Pour les premiers chrétiens, le message était clair : le peuple de la première alliance, le peuple juif, n'a pas accueilli l'invitation de Dieu aux noces de son Fils. Car la précision du texte évangélique - il s'agit des noces du fils du roi, est-il dit - éclaire d'un jour nouveau la prophétie d'Isaïe qui se réalise avec la venue du Fils de Dieu en notre monde. La fête à laquelle tous sont conviés est celle des noces du Fils unique de Dieu avec l'humanité, alliance déjà inaugurée au Sinaï.

Et si tous les hommes, selon Isaïe, sont ainsi invités, c’est que le salut n'est pas réservé aux fils d'Abraham.
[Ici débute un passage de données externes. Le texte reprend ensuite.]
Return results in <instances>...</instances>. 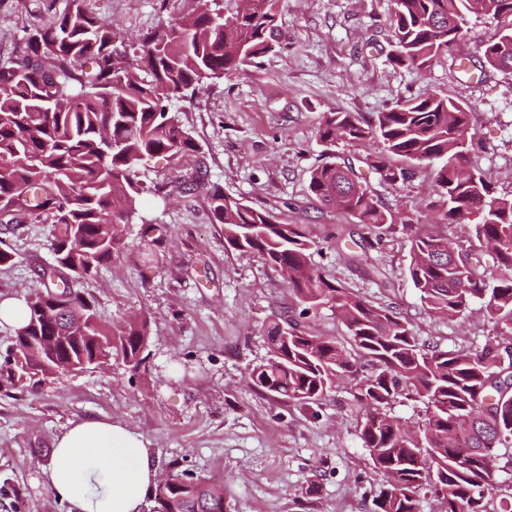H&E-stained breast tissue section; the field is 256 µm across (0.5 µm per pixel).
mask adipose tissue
Here are the masks:
<instances>
[{"label":"adipose tissue","instance_id":"1","mask_svg":"<svg viewBox=\"0 0 512 512\" xmlns=\"http://www.w3.org/2000/svg\"><path fill=\"white\" fill-rule=\"evenodd\" d=\"M159 462L142 434L118 421L86 418L56 437L45 473L69 512H141Z\"/></svg>","mask_w":512,"mask_h":512}]
</instances>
Les païens aussi y ont part. Or, on tient toujours à ses privilèges. Les premiers chrétiens, issus du judaïsme, fiers de leur séculaire attachement au Dieu unique, ne regardaient pas obligatoirement d'un bon œil les "ouvriers de la dernière heure", les étrangers venus du paganisme qui accueillaient l'Evangile. Les Actes des apôtres en témoignent souvent. Pour St Paul, on le sait, ce sera un drame !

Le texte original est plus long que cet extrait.